* Assigned task:
Pick each line that has "round" out of the records.

= Beginning of Section =

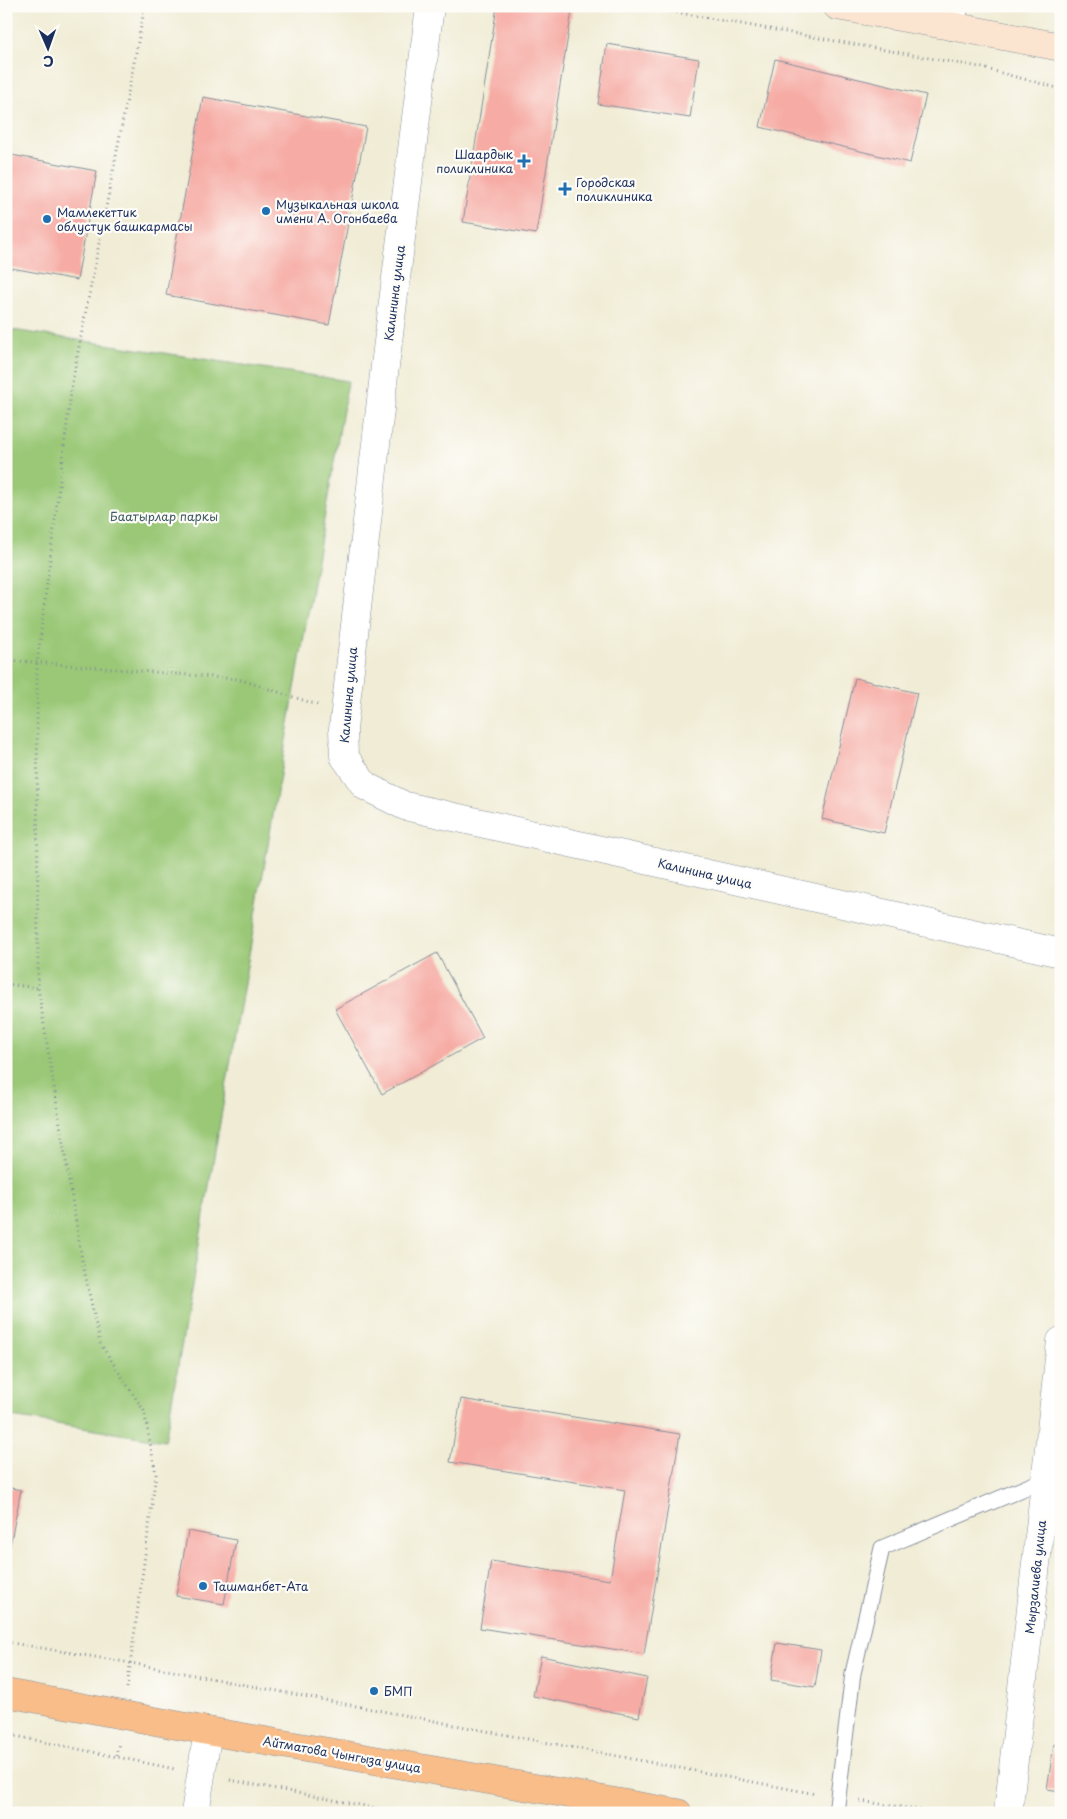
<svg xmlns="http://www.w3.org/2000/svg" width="1067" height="1819" font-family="'Playpen Sans',sans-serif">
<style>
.green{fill:#9ac876;stroke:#5a7c6a}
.building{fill:#f6aba4}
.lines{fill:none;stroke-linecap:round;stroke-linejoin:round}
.lane-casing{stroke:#868e9a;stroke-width:17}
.street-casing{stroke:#868e9a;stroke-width:29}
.secondary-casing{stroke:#868e9a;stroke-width:29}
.highway-casing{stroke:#868e9a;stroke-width:29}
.path{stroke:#868e9a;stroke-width:3;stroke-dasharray:1 4;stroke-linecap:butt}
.lane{stroke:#fff;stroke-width:15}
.street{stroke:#fff;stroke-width:28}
.secondary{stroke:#fce5d0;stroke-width:28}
.highway{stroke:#f8bd89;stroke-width:28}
.poi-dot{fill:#1f6fb2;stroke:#fdfcf7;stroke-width:2}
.labels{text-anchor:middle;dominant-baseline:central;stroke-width:4.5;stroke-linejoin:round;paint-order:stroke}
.poi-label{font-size:12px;fill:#1b2f5e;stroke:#fdfcf7;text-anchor:start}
.street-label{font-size:12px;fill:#1b2f5e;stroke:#fdfcf7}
.park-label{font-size:12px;fill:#415d65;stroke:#fdfcf7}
</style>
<rect width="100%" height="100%" fill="#fdfcf7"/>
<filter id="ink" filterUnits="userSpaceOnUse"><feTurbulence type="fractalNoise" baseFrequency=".02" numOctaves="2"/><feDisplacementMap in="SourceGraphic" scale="10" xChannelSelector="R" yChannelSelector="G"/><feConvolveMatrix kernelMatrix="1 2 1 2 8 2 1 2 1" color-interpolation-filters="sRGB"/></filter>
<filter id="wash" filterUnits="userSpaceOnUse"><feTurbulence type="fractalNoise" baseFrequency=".0096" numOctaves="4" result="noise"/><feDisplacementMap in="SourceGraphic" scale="20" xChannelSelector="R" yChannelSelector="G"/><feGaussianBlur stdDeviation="1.12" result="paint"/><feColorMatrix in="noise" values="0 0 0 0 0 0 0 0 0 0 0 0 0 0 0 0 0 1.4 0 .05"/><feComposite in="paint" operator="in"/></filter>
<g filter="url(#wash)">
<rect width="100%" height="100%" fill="#f0ecd5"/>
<path class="green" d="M6,329L348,381L165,1441L6,1416Z"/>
<g id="blocks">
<g class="building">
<path d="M497,6H542L572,11L536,234L463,222Z"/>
<path d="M607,44L699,59L690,118L598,104Z"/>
<path d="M775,59L926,95L910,163L760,127Z"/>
<path d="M203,97L366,127L329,325L166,295Z"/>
<path d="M6,154L97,171L77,280L6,267Z"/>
<path d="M855,678L917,693L884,833L822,819Z"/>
<path d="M437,953L483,1038L382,1094L335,1009Z"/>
<path d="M461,1399L680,1434L644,1654L480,1628L491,1561L610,1580L625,1490L450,1462Z"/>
<path d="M6,1487L21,1490L7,1561H6Z"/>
<path d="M188,1531L236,1540L224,1604L176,1596Z"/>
<path d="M777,1643L821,1650L815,1687L771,1680Z"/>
<path d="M541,1656L647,1678L639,1717L533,1696Z"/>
<path d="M1054,1744L1061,1745V1791L1047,1789Z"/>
</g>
</g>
</g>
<g filter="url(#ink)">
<use href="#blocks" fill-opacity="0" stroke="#868e9a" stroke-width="1"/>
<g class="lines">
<g class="lane-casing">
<path id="lane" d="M836,1813L853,1673L882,1548L1046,1479"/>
</g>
<g class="street-casing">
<g id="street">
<path d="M430,6L385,366L343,729L344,756L365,786L405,806L1061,953"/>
<path d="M951,26L954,6"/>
<path d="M195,1813L208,1731"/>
<path d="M1008,1813L1061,1341"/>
</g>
</g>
<g class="secondary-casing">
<path id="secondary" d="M837,6L951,26L1061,47"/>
</g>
<g class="highway-casing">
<path id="highway" d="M6,1693L208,1731L678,1813"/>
</g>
<g class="path">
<path d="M375,6H379"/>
<path d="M642,6L979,67L1061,89"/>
<path d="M6,660L238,679L318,705"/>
<path d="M6,984L38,988"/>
<path d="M6,1642L131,1663L816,1794"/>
<path d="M127,1688L156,1474L144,1411L100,1343L82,1260L38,988L37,663L72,383L145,6"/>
<path d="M6,1734L175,1769"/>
<path d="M116,1756L119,1743"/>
<path d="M230,1780L401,1813"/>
<path d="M860,1801L940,1813"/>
</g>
<use href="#lane" class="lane"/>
<use href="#street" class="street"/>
<use href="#secondary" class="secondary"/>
<use href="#highway" class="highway"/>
</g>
</g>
<g class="poi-dot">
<path d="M521.5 153.5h5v5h5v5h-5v5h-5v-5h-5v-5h5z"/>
<path d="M562.5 181.5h5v5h5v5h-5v5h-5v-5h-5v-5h5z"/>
<circle cx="266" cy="211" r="5"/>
<circle cx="47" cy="219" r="5"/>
<circle cx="203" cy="1586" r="5"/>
<circle cx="374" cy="1691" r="5"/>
</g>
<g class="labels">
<g class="poi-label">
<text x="513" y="154" text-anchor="end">Шаардык<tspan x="513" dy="14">поликлиника</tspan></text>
<text x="576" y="182">Городская<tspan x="576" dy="14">поликлиника</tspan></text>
<text x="276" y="204">Музыкальная школа<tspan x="276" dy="14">имени А. Огонбаева</tspan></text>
<text x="57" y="212">Мамлекеттик<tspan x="57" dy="14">облустук башкармасы</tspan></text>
<text x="213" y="1586">Ташманбет-Ата</text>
<text x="384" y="1691">БМП</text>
</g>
<g class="street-label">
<text transform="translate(394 293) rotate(-83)">Калинина улица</text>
<text transform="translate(348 695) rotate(-85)">Калинина улица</text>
<text transform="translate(705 873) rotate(13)">Калинина улица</text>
<text transform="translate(1035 1577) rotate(-84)">Мырзалиева улица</text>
<text transform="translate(342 1754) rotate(10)">Айтматова Чынгыза улица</text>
</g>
<g class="park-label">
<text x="164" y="516">Баатырлар паркы</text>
</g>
</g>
<rect width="1067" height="1819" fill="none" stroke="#fdfcf7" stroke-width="25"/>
<g transform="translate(48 48) rotate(178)" stroke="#fdfcf7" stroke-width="4" paint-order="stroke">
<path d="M0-4L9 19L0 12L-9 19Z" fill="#1b2f5e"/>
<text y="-8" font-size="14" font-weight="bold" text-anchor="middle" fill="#1b2f5e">С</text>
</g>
</svg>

= End of Section =

* Solved problem:
.lines{fill:none;stroke-linecap:round;stroke-linejoin:round}
.labels{text-anchor:middle;dominant-baseline:central;stroke-width:4.5;stroke-linejoin:round;paint-order:stroke}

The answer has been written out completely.